Ruling Expected in $17M Philadelphia Pension Abuse Suit

October 5, 2004 ( - A Pennsylvania state court judge is expected to rule Wednesday in a class action lawsuit in which 12,000 City of Philadelphia employees charged that the city mismanaged their pension plan over 11 years.

The employees 1994 suit was tried as a nonjury trial before Common Pleas Court Judge Stephen Levin in July. Levin is scheduled to hear closing arguments in the case Wednesday and rule soon after that, the Philadelphia Inquirer reported. The plaintiffs have asked for a damage award of $11.6 million plus up to $5 million in compensation to the fund.

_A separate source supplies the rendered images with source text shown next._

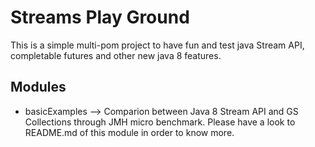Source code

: # Streams Play Ground

This is a simple multi-pom project to have fun and test java Stream API, completable futures and other new java 8 features. 

## Modules
- basicExamples --> Comparion between Java 8  Stream API and GS Collections through JMH micro benchmark. Please have a look to README.md of this module in order to know more.

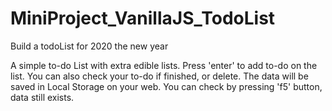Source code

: # MiniProject_VanillaJS_TodoList
Build a todoList for 2020 the new year

A simple to-do List with extra edible lists.
Press 'enter' to add to-do on the list.
You can also check your to-do if finished, or delete.
The data will be saved in Local Storage on your web. You can check by pressing 'f5' button, data still exists.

At issue in the legal fight are two contracts the city awarded to private companies to manage the Philadelphia Employees’ Deferred Compensation Plan during the administrations of former Mayors W. Wilson Goode and Edward Rendell.

Plaintiff lawyer Steven Angstreich has asserted that city was “grossly negligent” in overseeing the management companies that received generous fees from the pension plan while allegedly losing millions of dollars on investments, the Inquirer report said. For the city’s part, chief deputy city solicitor Michael Eichert denies any negligence by the city.

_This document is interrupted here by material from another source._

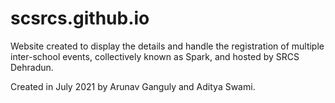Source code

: # scsrcs.github.io

Website created to display the details and handle the registration of multiple inter-school events, collectively known as Spark, and hosted by SRCS Dehradun.

Created in July 2021 by Arunav Ganguly and Aditya Swami.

The dispute focuses on a period when the city Finance Department had authority over the pension plan and was responsible for awarding the management contracts. Since 1995, the plan has been under the supervision of the city Board of Pensions.

The two management firms in question, not named as defendants, are Public Employees Benefit Services Corp. (Pebsco), of Columbus, Ohio, chosen by the Goode administration in 1984, and Copeland Associates Inc., of New Brunswick, New Jersey, chosen by the Rendell administration after the first firm’s contract was canceled in 1993.

Angstreich contends that during the Goode administration in the 1980s, Pebsco offered pension plan participants a “completely unsuitable and excessively overpriced” life insurance option through which 5,900 city employees lost $3.7 million, the Inquirer said.

In 1992, the Rendell administration canceled Pebsco’s contract and sued the company in US District Court, claiming Pebsco had received $1 million in commissions on the sale of life insurance policies. The firm countersued for the cancellation of its contract. The city settled the case in 1994, paying Pebsco $200,000.

The lawsuit also alleges that the Rendell administration made a bad investment in 1992, transferring $27.4 million from a long-term security that would have paid a fixed rate of 7.3% to shorter-term investments paying lower rates. The lawsuit says the transfer led to a $3.5 million loss – in reduced income – over a two-year period.

The city’s lawyers argue that the transfer was made to diversify investments, trading a high return rate from a single investment to a lower return rate for several investments intended to be safer.

Angstreich also contends the city allowed both Pebsco and Copeland to “gouge the plan with excessive administrative and investment service fees.” The city disputes that, arguing that both contracts were awarded properly to the lowest bidder.

The city Solicitor’s Office sought unsuccessfully to have the case dismissed on grounds that municipal governments were immune from negligence claims. Levin rejected that argument in 2002 and allowed the case to go to trial.